┌──

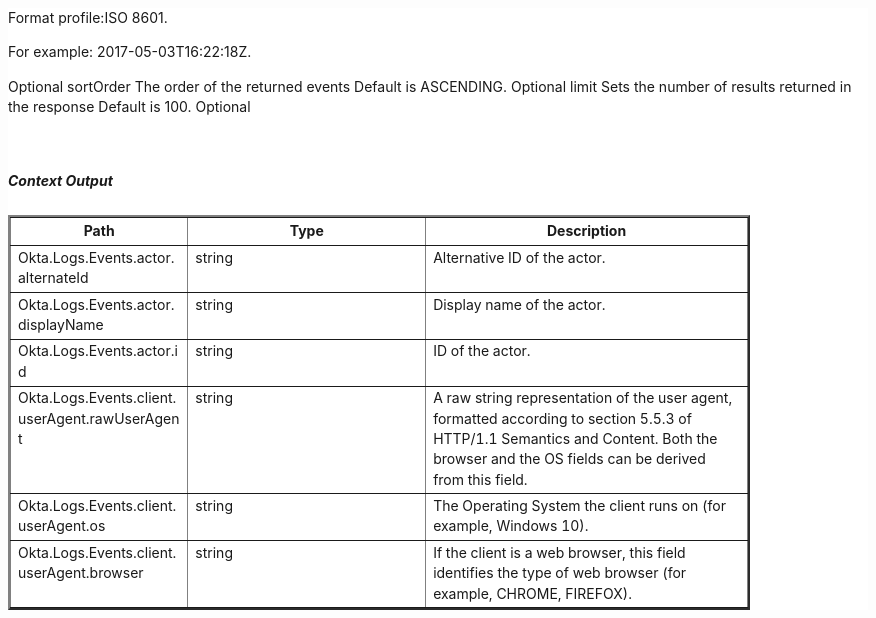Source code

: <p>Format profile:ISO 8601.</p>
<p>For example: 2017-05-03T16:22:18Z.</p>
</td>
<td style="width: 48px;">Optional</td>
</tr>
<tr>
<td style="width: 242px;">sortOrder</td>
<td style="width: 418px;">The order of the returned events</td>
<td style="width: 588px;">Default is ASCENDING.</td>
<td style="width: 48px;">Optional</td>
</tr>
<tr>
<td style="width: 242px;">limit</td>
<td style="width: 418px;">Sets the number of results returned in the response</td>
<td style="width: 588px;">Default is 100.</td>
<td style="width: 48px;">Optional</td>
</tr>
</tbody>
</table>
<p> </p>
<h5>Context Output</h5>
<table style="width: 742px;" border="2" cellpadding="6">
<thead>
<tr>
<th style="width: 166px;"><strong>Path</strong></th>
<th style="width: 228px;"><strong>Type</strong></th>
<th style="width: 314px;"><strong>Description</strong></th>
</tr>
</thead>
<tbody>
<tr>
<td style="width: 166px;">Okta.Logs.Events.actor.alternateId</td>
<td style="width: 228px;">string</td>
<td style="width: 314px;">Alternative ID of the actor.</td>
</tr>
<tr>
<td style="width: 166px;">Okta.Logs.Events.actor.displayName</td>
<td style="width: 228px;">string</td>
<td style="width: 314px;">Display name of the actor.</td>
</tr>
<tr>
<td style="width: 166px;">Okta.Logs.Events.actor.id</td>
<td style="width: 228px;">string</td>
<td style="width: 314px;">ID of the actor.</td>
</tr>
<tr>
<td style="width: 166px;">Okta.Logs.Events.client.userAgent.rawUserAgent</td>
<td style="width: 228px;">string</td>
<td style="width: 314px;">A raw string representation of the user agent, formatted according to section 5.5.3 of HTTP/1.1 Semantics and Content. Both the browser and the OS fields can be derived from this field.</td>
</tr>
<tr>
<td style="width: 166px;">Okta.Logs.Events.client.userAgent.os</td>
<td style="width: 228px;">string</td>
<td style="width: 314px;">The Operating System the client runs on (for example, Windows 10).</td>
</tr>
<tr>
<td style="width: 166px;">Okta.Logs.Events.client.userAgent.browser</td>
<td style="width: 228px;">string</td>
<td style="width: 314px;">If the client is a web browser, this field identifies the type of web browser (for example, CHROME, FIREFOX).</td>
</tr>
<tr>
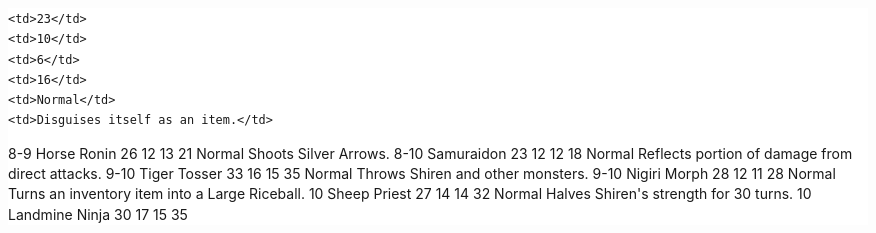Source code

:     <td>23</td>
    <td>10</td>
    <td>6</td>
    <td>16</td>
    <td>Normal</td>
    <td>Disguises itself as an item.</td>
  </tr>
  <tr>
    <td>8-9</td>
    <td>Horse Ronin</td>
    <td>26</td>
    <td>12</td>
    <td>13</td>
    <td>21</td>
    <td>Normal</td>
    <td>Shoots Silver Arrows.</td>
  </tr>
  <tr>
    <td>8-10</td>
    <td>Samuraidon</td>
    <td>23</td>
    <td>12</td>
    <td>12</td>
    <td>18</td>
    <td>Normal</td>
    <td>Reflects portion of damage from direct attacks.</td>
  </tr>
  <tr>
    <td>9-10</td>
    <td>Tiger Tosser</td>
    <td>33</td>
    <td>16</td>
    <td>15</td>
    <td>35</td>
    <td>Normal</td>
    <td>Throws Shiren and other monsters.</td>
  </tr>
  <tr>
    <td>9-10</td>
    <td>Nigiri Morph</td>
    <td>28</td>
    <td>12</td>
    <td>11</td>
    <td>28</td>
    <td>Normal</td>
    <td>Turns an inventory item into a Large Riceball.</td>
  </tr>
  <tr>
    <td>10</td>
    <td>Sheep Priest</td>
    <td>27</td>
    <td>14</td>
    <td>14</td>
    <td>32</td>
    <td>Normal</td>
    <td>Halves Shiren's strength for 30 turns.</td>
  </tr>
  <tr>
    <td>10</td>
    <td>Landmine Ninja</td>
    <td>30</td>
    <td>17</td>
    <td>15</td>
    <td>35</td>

└──
┌──

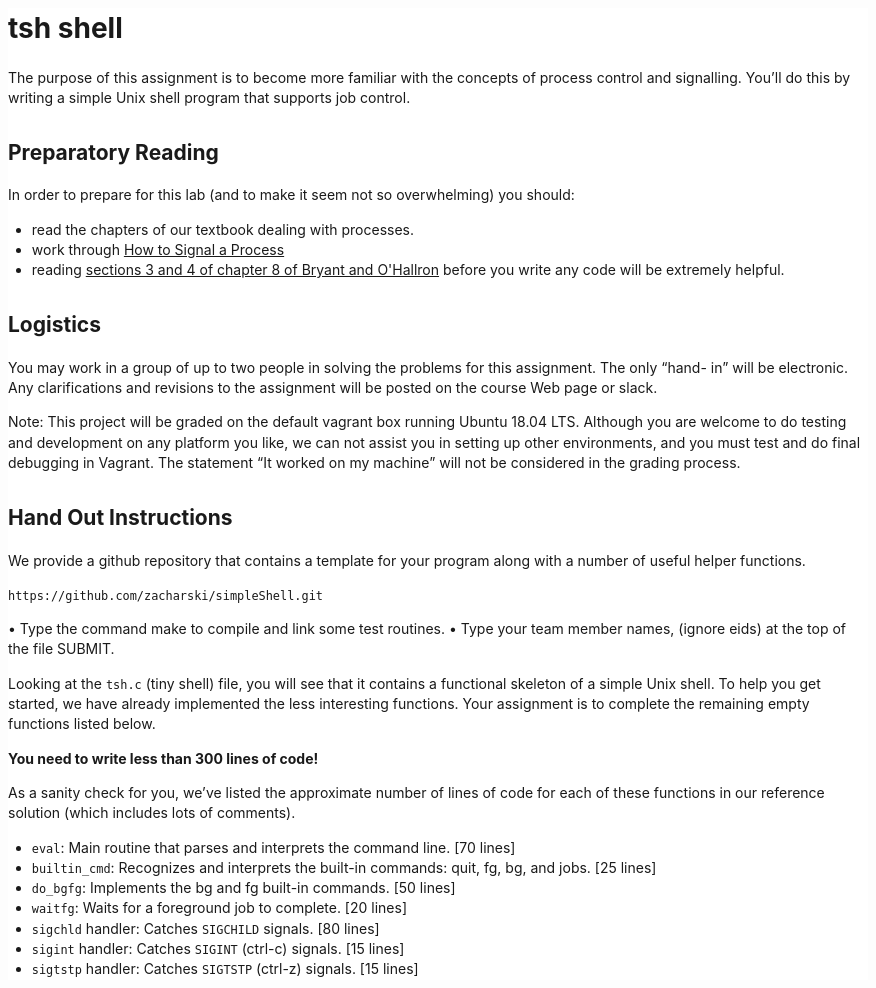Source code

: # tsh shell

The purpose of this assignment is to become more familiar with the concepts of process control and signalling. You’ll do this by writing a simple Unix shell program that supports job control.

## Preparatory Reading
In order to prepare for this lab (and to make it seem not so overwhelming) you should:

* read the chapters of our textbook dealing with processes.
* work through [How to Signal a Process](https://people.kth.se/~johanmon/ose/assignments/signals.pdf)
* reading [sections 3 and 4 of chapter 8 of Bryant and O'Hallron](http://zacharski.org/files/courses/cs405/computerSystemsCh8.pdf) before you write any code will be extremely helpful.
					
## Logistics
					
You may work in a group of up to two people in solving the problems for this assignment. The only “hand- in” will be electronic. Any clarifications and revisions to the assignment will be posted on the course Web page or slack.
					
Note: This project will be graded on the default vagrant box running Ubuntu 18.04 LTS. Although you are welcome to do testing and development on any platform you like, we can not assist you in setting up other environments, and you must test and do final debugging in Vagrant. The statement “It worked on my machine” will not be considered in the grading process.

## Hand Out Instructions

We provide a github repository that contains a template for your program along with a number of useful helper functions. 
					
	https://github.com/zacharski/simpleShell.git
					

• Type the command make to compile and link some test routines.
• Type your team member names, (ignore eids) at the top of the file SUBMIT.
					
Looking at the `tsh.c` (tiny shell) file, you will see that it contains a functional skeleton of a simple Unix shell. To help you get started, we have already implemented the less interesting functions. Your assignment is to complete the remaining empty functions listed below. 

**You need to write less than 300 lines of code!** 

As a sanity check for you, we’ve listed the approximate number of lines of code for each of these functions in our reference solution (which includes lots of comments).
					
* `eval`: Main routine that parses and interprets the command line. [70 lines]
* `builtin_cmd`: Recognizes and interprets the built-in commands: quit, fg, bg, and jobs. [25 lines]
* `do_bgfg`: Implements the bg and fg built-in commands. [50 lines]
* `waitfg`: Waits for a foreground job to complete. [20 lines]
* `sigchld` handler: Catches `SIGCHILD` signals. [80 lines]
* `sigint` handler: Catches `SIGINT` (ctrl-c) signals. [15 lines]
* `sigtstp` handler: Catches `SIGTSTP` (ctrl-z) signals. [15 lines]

└──
┌──

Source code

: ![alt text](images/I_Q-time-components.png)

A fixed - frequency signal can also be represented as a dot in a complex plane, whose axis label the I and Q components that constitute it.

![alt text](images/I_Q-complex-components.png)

└──

Task objective: Edit the lines in the records above from the one containing "lines of code!**" through the one containing "(ctrl-z) signals. [15 lines]", inclusive, so that "Catches" becomes "Handles" and nothing else changes. Give only those lines.

Response to the exercise:
**You need to write less than 300 lines of code!** 

As a sanity check for you, we’ve listed the approximate number of lines of code for each of these functions in our reference solution (which includes lots of comments).
					
* `eval`: Main routine that parses and interprets the command line. [70 lines]
* `builtin_cmd`: Recognizes and interprets the built-in commands: quit, fg, bg, and jobs. [25 lines]
* `do_bgfg`: Implements the bg and fg built-in commands. [50 lines]
* `waitfg`: Waits for a foreground job to complete. [20 lines]
* `sigchld` handler: Handles `SIGCHILD` signals. [80 lines]
* `sigint` handler: Handles `SIGINT` (ctrl-c) signals. [15 lines]
* `sigtstp` handler: Handles `SIGTSTP` (ctrl-z) signals. [15 lines]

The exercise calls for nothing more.